- [The problem]: Word for word, copy the line that contains "drag(510, 222, 612, 222)" and each line after it in the data below. Pictures stay out of the copy.

- [Data supplied]:
--- --- ---
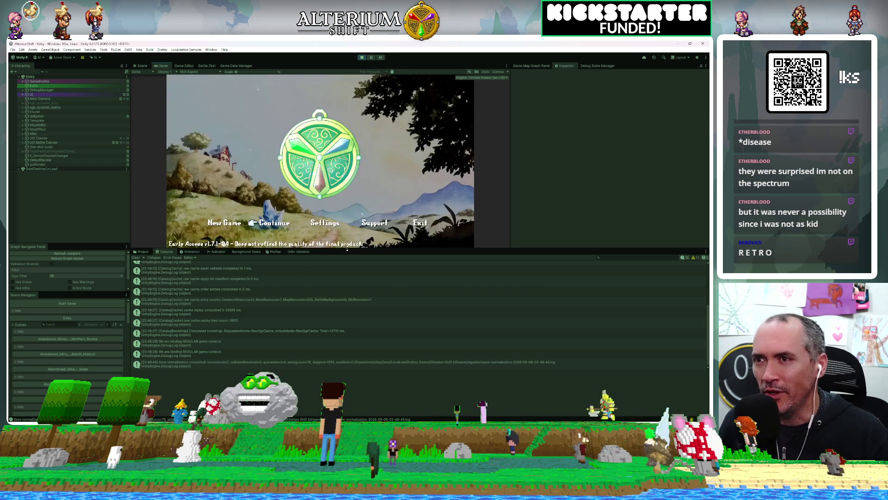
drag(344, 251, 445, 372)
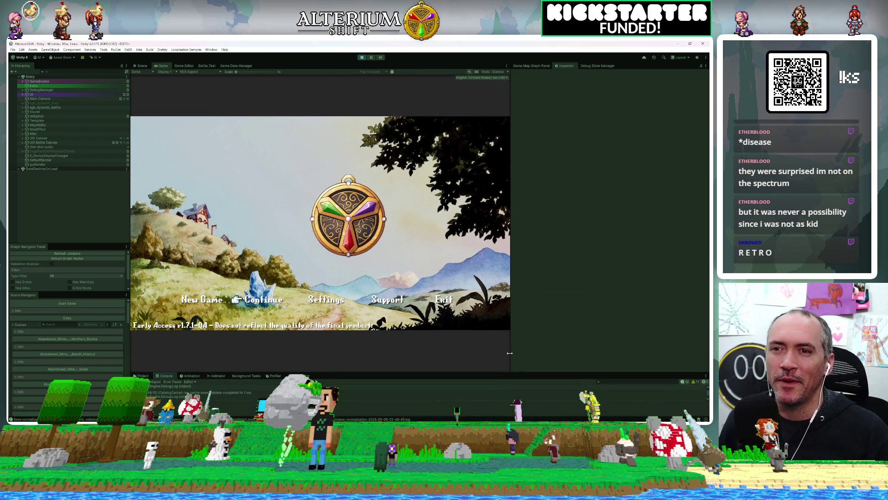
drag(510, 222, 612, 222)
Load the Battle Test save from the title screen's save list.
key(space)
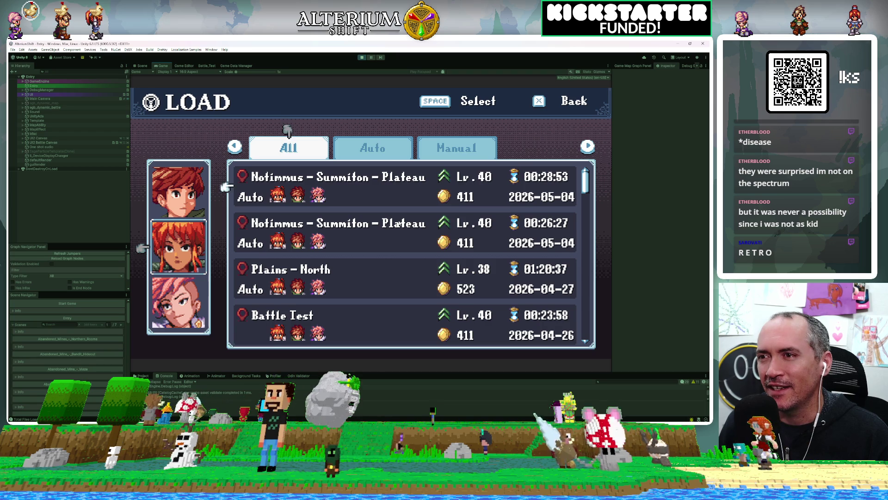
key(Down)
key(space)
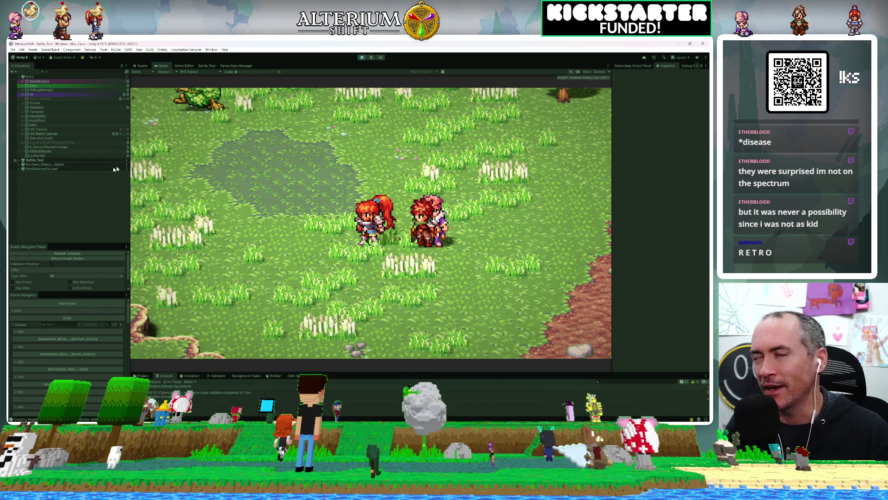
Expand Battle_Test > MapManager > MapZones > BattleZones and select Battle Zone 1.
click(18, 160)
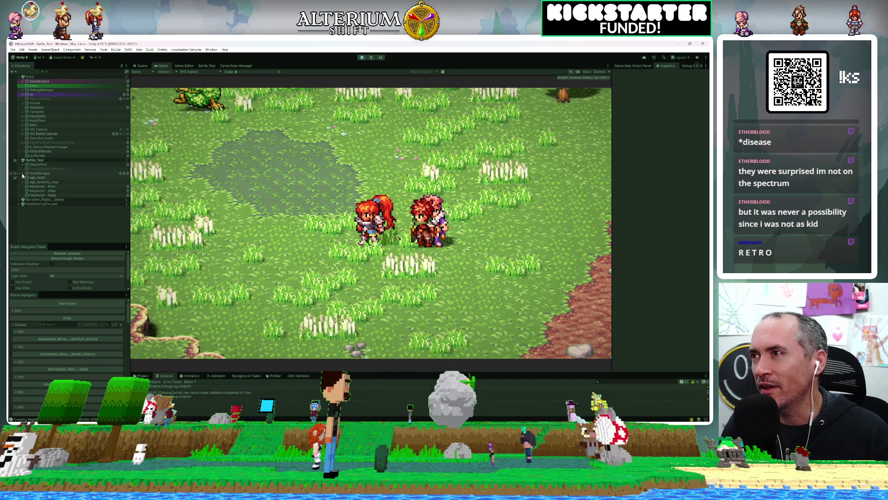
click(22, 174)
--- --- ---
- [Written response]:
drag(510, 222, 612, 222)
Load the Battle Test save from the title screen's save list.
key(space)
key(Down)
key(space)
Expand Battle_Test > MapManager > MapZones > BattleZones and select Battle Zone 1.
click(18, 160)
click(22, 174)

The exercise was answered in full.